Cette hypothèse a été confirmée au Monde par plusieurs sources. « Carlos Ghosn a été chargé à la dernière assemblée générale de proposer un plan de pérénisation de l’alliance. La fusion semble être l’une des options sur la table », indique un bon connaisseur de la gouvernance de Renault.

Les répliques du séisme qui secoue Renault-Nissan s’étendent au-delà de la personne de M. Ghosn. Le groupe Nissan, à l’origine de l’enquête visant Carlos Ghosn, pourrait lui aussi, en tant que personne morale, faire l’objet de poursuites liées à la remise aux autorités de documents financiers inexacts, rapportent mercredi le journal japonais Asahi et le quotidien français des affaires Les Echos. Des cadres de Nissan auraient révélé à la justice japonaise d’importantes failles dans la gouvernance et surtout une complicité de Nissan dans les malversations financières reprochées à M. Ghosn.
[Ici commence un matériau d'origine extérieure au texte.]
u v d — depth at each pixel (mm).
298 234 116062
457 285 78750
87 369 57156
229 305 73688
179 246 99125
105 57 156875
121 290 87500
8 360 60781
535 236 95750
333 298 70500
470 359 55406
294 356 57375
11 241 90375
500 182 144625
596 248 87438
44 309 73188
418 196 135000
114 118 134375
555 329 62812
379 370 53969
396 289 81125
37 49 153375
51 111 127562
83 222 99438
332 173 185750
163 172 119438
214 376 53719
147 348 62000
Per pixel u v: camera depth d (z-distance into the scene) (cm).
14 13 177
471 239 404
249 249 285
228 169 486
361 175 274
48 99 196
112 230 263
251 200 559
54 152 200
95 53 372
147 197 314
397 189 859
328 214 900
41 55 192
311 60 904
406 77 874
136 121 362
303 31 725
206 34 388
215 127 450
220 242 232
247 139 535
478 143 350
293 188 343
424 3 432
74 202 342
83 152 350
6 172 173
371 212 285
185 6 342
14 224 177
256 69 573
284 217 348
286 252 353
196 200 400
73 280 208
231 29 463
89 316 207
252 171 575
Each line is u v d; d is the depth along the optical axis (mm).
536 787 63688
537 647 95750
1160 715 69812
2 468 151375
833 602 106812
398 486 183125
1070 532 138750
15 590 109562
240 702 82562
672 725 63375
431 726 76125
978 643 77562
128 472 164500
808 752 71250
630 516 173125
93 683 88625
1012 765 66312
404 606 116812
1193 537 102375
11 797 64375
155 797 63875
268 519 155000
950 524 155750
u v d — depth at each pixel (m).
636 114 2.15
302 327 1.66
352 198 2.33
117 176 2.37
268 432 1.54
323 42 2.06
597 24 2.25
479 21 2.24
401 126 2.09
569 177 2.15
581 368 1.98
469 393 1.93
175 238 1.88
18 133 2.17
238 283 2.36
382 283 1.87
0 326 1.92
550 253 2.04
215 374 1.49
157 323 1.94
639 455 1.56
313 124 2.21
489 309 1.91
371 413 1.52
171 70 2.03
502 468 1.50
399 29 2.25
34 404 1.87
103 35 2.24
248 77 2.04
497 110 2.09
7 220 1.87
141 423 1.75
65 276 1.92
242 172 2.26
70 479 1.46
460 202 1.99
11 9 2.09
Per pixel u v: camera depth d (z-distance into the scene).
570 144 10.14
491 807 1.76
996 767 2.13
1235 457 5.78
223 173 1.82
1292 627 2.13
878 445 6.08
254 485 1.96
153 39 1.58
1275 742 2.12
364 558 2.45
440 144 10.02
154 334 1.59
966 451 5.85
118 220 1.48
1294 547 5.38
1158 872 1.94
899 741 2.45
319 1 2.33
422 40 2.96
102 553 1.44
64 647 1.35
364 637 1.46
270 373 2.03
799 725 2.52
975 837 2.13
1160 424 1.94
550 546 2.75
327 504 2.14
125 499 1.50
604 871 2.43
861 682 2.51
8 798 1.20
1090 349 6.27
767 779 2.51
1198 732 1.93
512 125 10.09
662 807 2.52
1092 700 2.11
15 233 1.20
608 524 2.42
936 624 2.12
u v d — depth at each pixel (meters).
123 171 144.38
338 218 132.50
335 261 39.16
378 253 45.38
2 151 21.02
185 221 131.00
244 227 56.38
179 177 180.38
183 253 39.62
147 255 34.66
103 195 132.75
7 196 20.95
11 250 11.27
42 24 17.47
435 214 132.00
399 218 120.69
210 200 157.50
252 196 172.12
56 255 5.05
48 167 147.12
Toshiyuki Shiga, ancien directeur opérationnel de Nissan, membre du conseil d’administration, proche de Carlos Ghosn et opposé à Saikawa, va être entendu par la police.

Quoiqu’il en soit, chez Renault comme chez ses actionnaires, on veut garder la tête froide et rester concentré sur l’essentiel. « L’Etat reste calme, afin de ne pas renforcer les forces centrifuges, assure-t-on à Bercy. La priorité, c’est l’Alliance. L’arrêter serait destructeur pour Renault et Nissan. » Même son de cloche du côté des cadres dirigeants de la firme au losange. « Je peux vous dire qu’à cette heure, malgré le fait que les équipes soient touchées, toutes les réunions opérationnelles de l’Alliance qui étaient programmées se sont tenues normalement et continuent à se tenir, précise un proche de la direction générale de Renault. Que l’Alliance Renault-Nissan fonctionne est un point de vigilance pour tout le monde ». M. Le Maire doit rencontrer à Paris son homologue, Hiroshige Seko, jeudi, date où le conseil d’administration de Nissan doit statuer sur le sort de Carlos Ghosn.